Researchers from the Universities of Cologne, Mannheim, and Heidelberg have
shown that even a single alcohol dose permanently changes the architecture
of neurons. Alcohol specifically affects the synapses' shape as well as the
kinetics of the mitochondria. Professor Dr. Henrike Scholz and her research
members Michèle Tegtmeier and Michael Berger demonstrated that alterations
in the migration of mitochondria in the synapses lessen the rewarding effect
of alcohol using the genetic model system of the fruit fly Drosophila
melanogaster. These findings imply that even a single drinking incident
might set the stage for alcohol addiction. The research was published in
PNAS (Proceedings of the National Academy of Sciences).
What brain changes occur as random drinking develops into chronic alcohol
abuse? That was the topic of a collaborative research study between working
groups at the Universities of Cologne and Mannheim-Heidelberg. The
hippocampus, which is the brain's control center, has been the subject of
the majority of scientific study. Henrike Scholz noted that as a result,
little is understood about the acute neural interactions of important risk
factors, such as a first alcohol intoxication at a young age.
"We sought to identify ethanol-dependent molecular alterations. Following a
single episode of acute ethanol intoxication, they in turn serve as the
foundation for long-lasting cellular alterations. At the molecular,
cellular, and behavioral levels, the consequences of a single alcohol dosage
were investigated "Scholz stated. The working premise was that a single
injection of ethanol would create a favorable connection with alcohol, much
to how memories are created after a single instruction.
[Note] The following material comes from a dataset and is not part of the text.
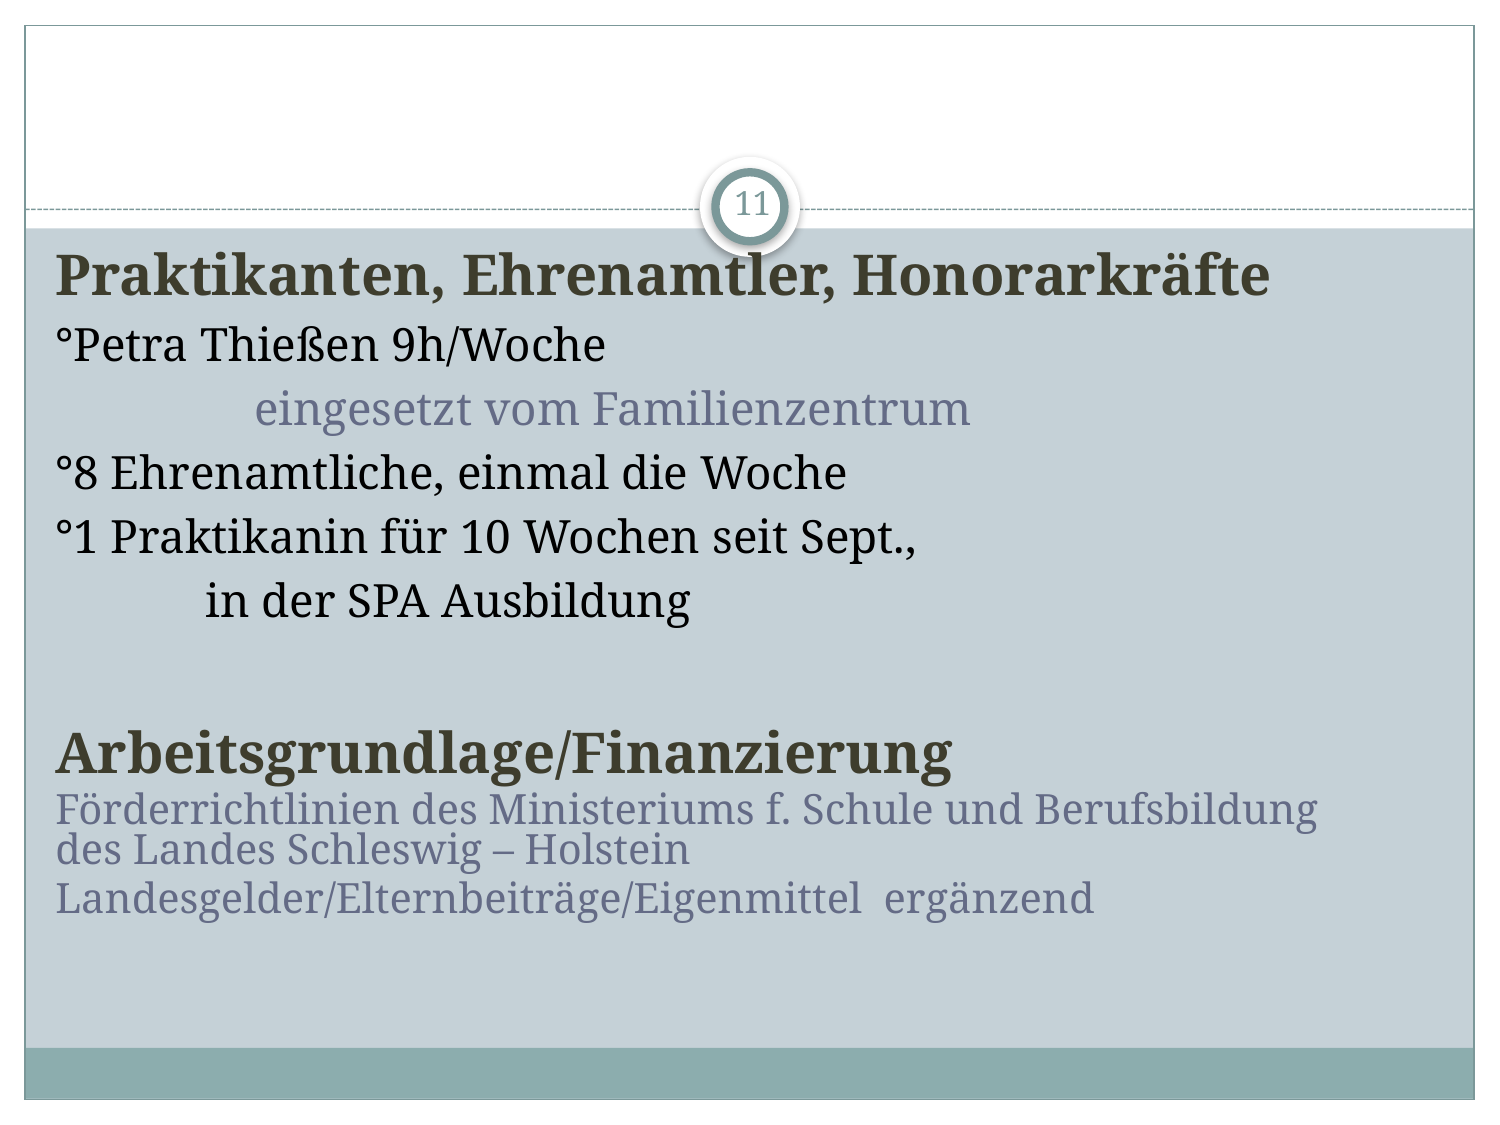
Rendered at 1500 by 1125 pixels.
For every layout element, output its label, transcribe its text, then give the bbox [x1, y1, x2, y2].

list Praktikanten, Ehrenamtler, Honorarkräfte °Petra Thießen 9h/Woche eingesetzt vom Familienzentrum °8 Ehrenamtliche, einmal die Woche °1 Praktikanin für 10 Wochen seit Sept., in der SPA Ausbildung Arbeitsgrundlage/Finanzierung Förderrichtlinien des Ministeriums f. Schule und Berufsbildung des Landes Schleswig – Holstein Landesgelder/Elternbeiträge/Eigenmittel ergänzend [29, 231, 1341, 1047]
slide_number 11 [715, 168, 791, 231]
The researchers used fruit flies and mouse models to test their theory and
discovered ethanol-induced alterations in two areas: mitochondrial dynamics
and the harmony of synapses in neurons. Energy is provided to cells by
mitochondria, especially nerve cells. The mitochondria shift to best supply
the energy to the cells. In the ethanol-treated cells, the mitochondria's
mobility was erratic. A few synapses' chemical equilibrium was also out of
whack. Animal behavior alterations, such as increased alcohol intake and
alcohol relapse later in life in mice and fruit flies, demonstrated that
these effects remained permanent.
It is generally known that learning and memory are based on the
morphological remodeling of neurons. Associative memories for drug-related
rewards are believed to be formed by means of the same cellular plasticity
mechanisms that are crucial to learning and memory. Consequently, some of
the reported morphological alterations could have an impact on how ethanol
affects memory formation. The researchers hypothesize that these
ethanol-dependent cellular alterations are essential for the emergence of
addictive behaviors, along with the migration of mitochondria in neurons,
which is also crucial for synaptic transmission and plasticity.
The amazing conservation of the molecular mechanisms behind such intricate
reward behavior across animals, according to Scholz, points to a comparable
function in humans. It could be a common cellular function necessary for
memory and learning.
A single intoxicated experience can increase alcohol intake and alcohol
relapse later in life, according to research done on mice. Both of the
reported processes may be able to explain these findings. According to
Professor Scholz, "These processes may even be pertinent to the discovery in
humans that the first alcohol intoxication at a young age is a key risk
factor for subsequent alcohol intoxication and the emergence of alcohol
addiction." This means that the first step in understanding how acute
drinking might develop into chronic alcohol consumption is to detect
long-lasting ethanol-dependent alterations.